Thanks for the help guys.


----------



## kyheirloomer (Feb 1, 2007)

Sounds like madjool (sp?) dates. Deep, rich brown, soft, sticky, and sweet as home-made sin. 

You can't mistake them for dried dates, which either come boxed (usually already chopped); or the Turkish style, which are dried whole and resemble brownish-yellow flat tires.

The Turkish used to come strung on a piece of vine, but I haven't seen them that way in a mort of years.


----------



## french fries (Sep 5, 2008)

The ones I have are still on the vine, but yellow, hard, not that sweet, and definitely not Medjool.. I think they're Deglet Noor, so I was comparing them to the dark brown Deglet Noor I find boxed at the supermarket or in a bag at the Farmer's Market.


----------



## chickprincess (Sep 4, 2009)

I have a suggestion of a recipe which you can use fresh dates.

Free Recipes - Chicken tagine with fresh dates and lemons recipe - poultry - chicken | cuisine.com.au

Something new for dinner that is easy to do!


----------



## french fries (Sep 5, 2008)

Hmmmmm that Tajine looks yummy! Thanks for that link.


----------



## siduri (Aug 13, 2006)

what can you do with fresh dates?
slap them in the face?
ok, i couldn't resist. sorry. 

I have had fresh dates, but then a few days after i had them home they got wormy.
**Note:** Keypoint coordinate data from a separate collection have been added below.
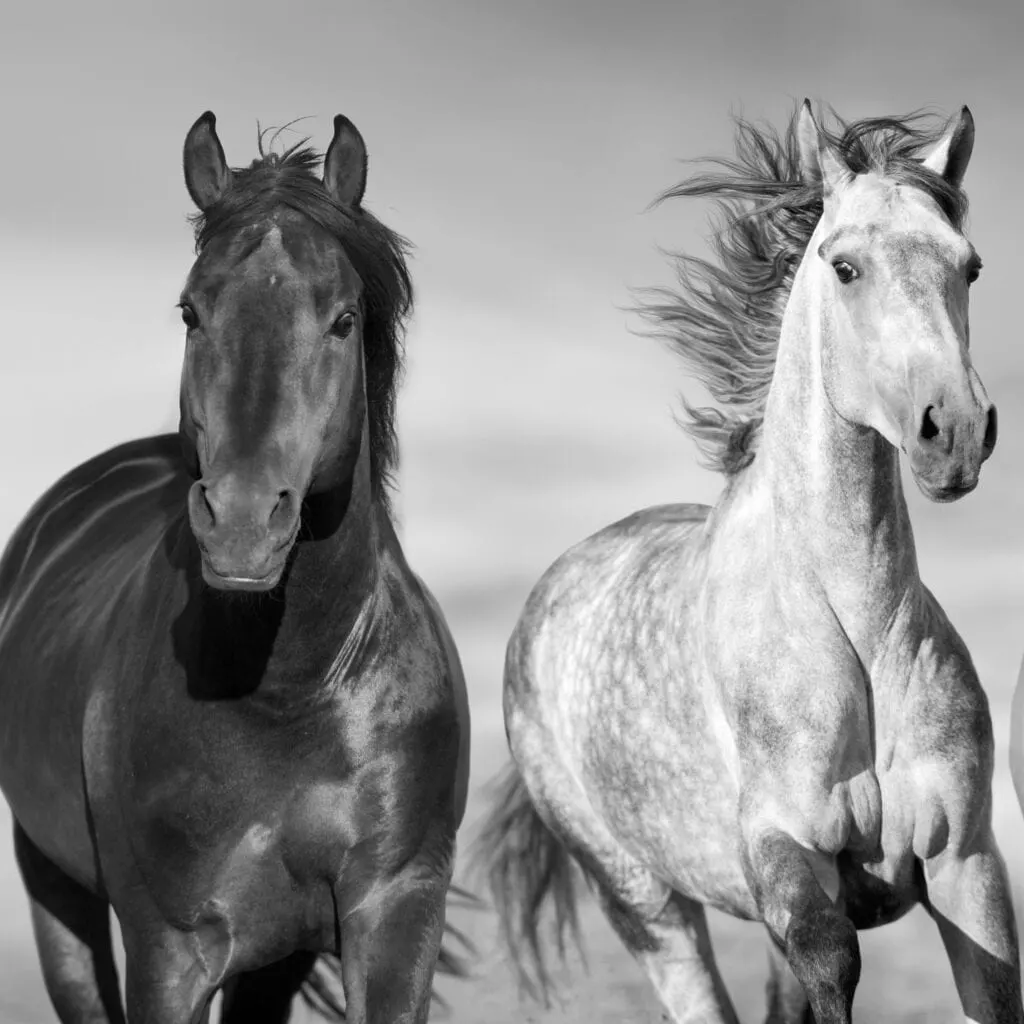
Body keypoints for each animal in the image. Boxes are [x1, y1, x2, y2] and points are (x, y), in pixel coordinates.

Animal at [0, 110, 472, 1024]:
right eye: (191, 311)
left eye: (344, 318)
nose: (245, 525)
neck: (291, 690)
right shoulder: (170, 950)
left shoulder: (397, 913)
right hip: (53, 889)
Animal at [476, 100, 1021, 1024]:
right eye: (845, 266)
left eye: (971, 266)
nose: (952, 430)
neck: (857, 634)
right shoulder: (783, 849)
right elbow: (833, 964)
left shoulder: (965, 860)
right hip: (644, 903)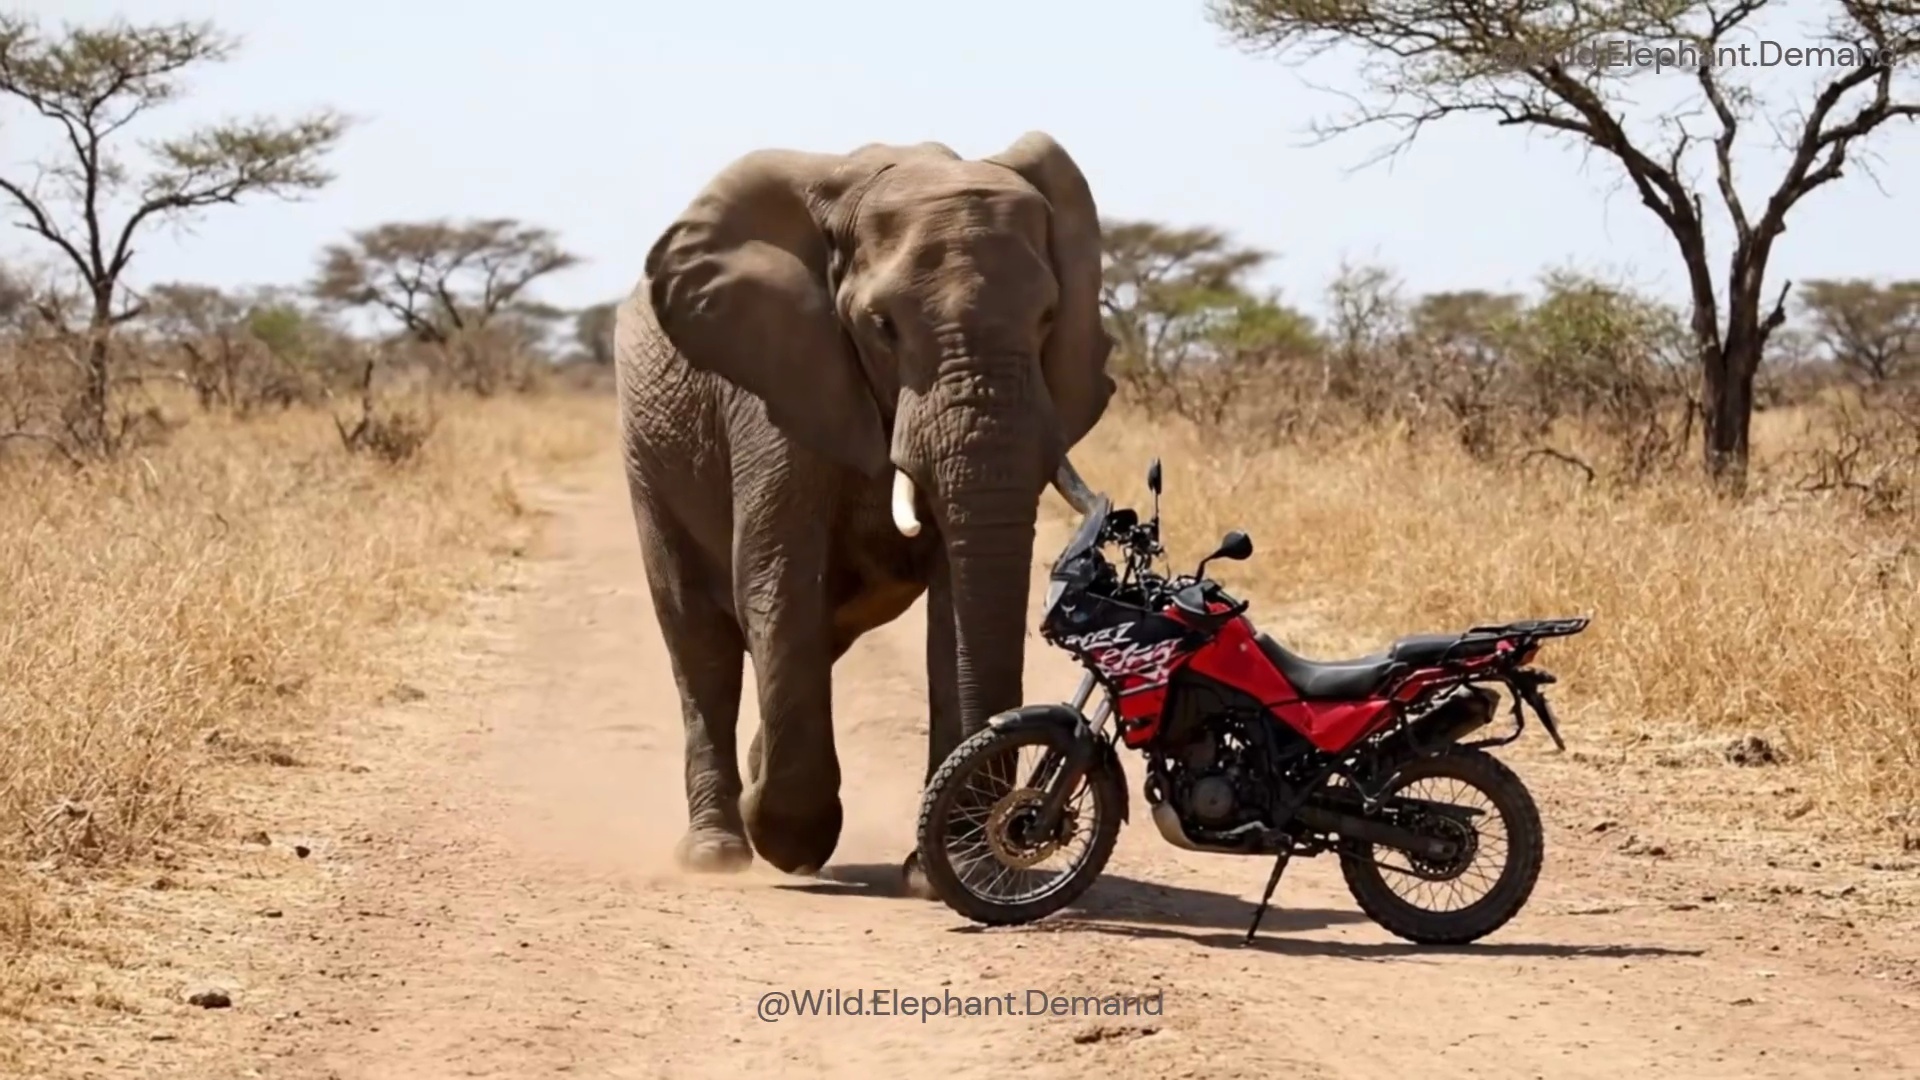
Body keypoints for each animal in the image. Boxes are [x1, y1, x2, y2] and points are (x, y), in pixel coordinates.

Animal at [614, 131, 1114, 884]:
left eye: (1048, 318)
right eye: (883, 326)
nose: (1016, 827)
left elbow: (954, 610)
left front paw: (938, 873)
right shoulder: (778, 379)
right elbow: (778, 578)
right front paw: (789, 840)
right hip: (648, 454)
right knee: (699, 639)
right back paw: (717, 850)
Kind of put me off after that. I think i had bought them unpackaged, and maybe some bugs got at them at the market (they were just there like apples, open to the air and any passing insect). Pretty disgusting though. But they tasted good, the ones i ate immediately. 
I would imagine them with prosciutto maybe, in an appetizer.


----------



## davethecockeral (Jul 26, 2013)

Hi, you need to take these yellow hard dates on the stalk and place them at home in a fruit bowl to ripen, when they start to go soft and brown (they look a bit like they are going off )  they are ready to eat and are fantastic, would you eat a bright green banana ? the only hard part is waiting for them to ripen before you can eat them  what do they taste like ? like eating sunshine and honey


----------



## french fries (Sep 5, 2008)

Great thanks Dave. I guess I'll just keep buying the ripe ones from now on.


----------



## lagom (Sep 5, 2012)

I use fresh dates in my stuffing sometime for quail and goose, not too much, finely chopped, i find the sugar in them is a nice complement to the gaminess of the birds. I was in Tunisia a few years ago, just a month before the revolution, and there were date palms right outside my door at the resort, heaven. Also they went well in the tangine I hade there.


----------



## cerise (Jul 5, 2013)

One of the best dates dishes I've ever had was a date shake with ice cream (in Indio California).

You could use them for baking, i.e. date cake or rugalah with pistachios or walnuts.  Stuffed with goat or blue cheese and almonds & wrapped in prosciutto, in a spinach salad w/ blue cheese & bacon. Or, incorporate them into a stuffing for pork, poultry, etc.. The dates could also be incorporated in a Moroccan dish called Bastilla.


----------